When the Captain finally reached his own lines, he discovered it was actually a Confederate soldier, but the soldier was dead.  The Captain lit a lantern and suddenly caught his breath and went numb with shock.  In the dim light, he saw the face of the soldier.  It was his own son.  The boy had been studying music in the South when the war broke out.  Without haviung told his father, the boy had enlisted in the Confederate Army.

The following morning, the heartbroken father asked permission of his superiors to give his son a full military burial, despite his enemy status.  His request was only partially granted.

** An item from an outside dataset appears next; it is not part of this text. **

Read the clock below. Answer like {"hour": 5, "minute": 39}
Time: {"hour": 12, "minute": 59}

The Captain had asked if he could have a group of Army band members play a funeral dirge for his son at the funeral.  The request was turned down since the soldier was a Confederate.  But, out of respect for the father, they did say they could give him only one musician.

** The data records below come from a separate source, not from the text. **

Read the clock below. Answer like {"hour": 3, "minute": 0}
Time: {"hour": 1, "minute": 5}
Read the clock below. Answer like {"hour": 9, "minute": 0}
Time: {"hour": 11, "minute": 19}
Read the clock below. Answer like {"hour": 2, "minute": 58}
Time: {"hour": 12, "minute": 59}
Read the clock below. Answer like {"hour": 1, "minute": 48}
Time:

The Captain chose a bugler.  He asked the bugler to play a series of musical notes he had found on a piece of paper in the pocket of the dead youth's uniform.  This wish was granted.  The haunting melody, we now know as "Taps" ... used at military funerals was born.

[I am indebted to M. Desantis for this story.]

NORMA PENCILS and PENS - one of my most prized posessions as a small boy was my Norma four-color mechanical pencil; it came with BLACK, RED, BLUE, and GREEN leads and a large pink eraser under the cap.  The lead holders were extended and retracted by sliding serrated buttons on color-keyed slides out and back; they engaged detents which held the lead holders in or out and there was a third detent which extended the lead holder far enough out that you could screw it in or out to adjust or replace the lead [shown at approximately full size (5-¾" / 145mm long) on a 14" screen]:

Norma Pencil Retracted
(20 Sep 04 photo by and © 2004 S. Berliner, III - all rights reserved)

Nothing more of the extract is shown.